[SELECTED EXTRACT Boundary: Start]

Increased Intrathecal Activity of Follicular Helper T Cells in Patients With Relapsing-Remitting Multiple Sclerosis.

BACKGROUND AND OBJECTIVES:Follicular helper T (Tfh) cells play a critical role in protective immunity helping B cells produce antibodies against foreign pathogens and are likely implicated in the pathogenesis of various autoimmune diseases. The purpose of this study was to investigate the role of Tfh cells in the pathogenesis of multiple sclerosis (MS). METHODS:Using flow cytometry, we investigated phenotype, prevalence, and function of Tfh cells in blood and CSF from controls and patients with relapsing-remitting MS (RRMS) and primary progressive MS (PPMS). In addition, an in vitro blood-brain barrier coculture assay of primary human astrocytes and brain microvascular endothelial cells grown in a Boyden chamber was used to assess the migratory capacity of peripheral Tfh cells. RESULTS:This study identified 2 phenotypically and functionally distinct Tfh cell populations: CD25- Tfh cells (Tfh1-like) and CD25int Tfh cells (Tfh17-like). Whereas minor differences in Tfh cell populations were found in blood between patients with MS and controls, we observed an increased frequency of CD25- Tfh cells in CSF of patients with RRMS and PPMS and CD25int Tfh cells in patients with RRMS, compared with controls. Increasing frequencies of CSF CD25- Tfh cells and the CD25- Tfh/Tfr ratio scaled with increasing IgG index in patients with RRMS. Despite an increased prevalence of intrathecal Tfh cells in patients with MS, no difference in the migratory capacity of circulating Tfh cells was observed between controls and patients with MS. Instead, CSF concentrations of CXCL13 scaled with total counts of Tfh and Tfr cell subsets in the CSF. DISCUSSION:Our study indicates substantial changes in intrathecal Tfh dynamics, particularly in patients with RRMS, and suggests that the intrathecal inflammatory environment in patients with RRMS promotes recruitment of peripheral Tfh cells rather than the Tfh cells having an increased capacity to migrate to CNS.

[SELECTED EXTRACT Boundary: End]
[RECORD EXTRACTS Boundary: Start]

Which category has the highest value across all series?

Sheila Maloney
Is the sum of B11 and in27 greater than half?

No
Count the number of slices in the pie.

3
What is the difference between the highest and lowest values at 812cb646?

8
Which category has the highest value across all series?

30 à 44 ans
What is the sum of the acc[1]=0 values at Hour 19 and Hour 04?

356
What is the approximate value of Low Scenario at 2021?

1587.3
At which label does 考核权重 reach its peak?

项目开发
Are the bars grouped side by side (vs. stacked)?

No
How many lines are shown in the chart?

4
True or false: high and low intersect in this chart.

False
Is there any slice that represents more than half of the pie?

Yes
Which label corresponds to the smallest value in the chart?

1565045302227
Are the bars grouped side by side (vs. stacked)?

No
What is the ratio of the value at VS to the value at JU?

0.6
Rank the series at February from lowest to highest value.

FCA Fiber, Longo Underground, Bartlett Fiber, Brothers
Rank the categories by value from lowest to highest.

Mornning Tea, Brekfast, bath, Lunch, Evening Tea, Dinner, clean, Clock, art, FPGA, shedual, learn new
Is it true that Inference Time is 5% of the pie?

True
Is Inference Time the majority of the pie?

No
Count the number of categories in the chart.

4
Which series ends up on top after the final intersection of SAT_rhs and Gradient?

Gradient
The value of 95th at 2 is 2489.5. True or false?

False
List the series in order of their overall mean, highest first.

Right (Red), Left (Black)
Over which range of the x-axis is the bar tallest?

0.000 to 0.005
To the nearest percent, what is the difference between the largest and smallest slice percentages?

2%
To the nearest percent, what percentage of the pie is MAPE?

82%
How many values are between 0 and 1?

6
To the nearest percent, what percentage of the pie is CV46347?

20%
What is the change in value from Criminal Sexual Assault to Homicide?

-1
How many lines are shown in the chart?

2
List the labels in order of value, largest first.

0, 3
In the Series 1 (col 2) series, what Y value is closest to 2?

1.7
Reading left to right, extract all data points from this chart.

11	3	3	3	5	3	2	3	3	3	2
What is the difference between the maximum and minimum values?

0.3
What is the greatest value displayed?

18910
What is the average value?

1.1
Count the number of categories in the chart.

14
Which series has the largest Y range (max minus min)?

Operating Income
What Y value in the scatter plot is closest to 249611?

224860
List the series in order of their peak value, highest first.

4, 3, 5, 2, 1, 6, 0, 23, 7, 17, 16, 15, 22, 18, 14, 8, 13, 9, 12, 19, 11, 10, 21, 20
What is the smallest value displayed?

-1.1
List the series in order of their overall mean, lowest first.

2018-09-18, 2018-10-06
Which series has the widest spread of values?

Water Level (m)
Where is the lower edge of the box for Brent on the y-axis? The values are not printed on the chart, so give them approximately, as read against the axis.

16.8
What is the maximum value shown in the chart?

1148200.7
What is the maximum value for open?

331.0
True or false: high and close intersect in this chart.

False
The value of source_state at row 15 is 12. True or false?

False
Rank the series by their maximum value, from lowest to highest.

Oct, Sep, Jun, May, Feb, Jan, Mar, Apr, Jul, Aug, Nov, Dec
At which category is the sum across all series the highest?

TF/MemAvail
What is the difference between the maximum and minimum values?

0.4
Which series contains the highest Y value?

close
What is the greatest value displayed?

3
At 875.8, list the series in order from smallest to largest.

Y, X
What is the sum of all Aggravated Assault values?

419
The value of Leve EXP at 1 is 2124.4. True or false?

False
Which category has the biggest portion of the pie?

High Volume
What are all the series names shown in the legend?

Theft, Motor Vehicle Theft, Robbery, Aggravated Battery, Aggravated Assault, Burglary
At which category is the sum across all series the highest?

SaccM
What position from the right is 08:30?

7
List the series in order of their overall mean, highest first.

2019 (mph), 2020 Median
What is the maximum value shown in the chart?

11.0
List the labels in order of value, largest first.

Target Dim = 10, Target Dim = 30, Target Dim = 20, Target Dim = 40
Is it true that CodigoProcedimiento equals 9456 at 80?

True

[RECORD EXTRACTS Boundary: End]

In the abstract on follicular helper T cells in multiple sclerosis, what scaled with the total counts of Tfh and Tfr cell subsets in the CSF?

*SOLUTION*
CSF concentrations of CXCL13.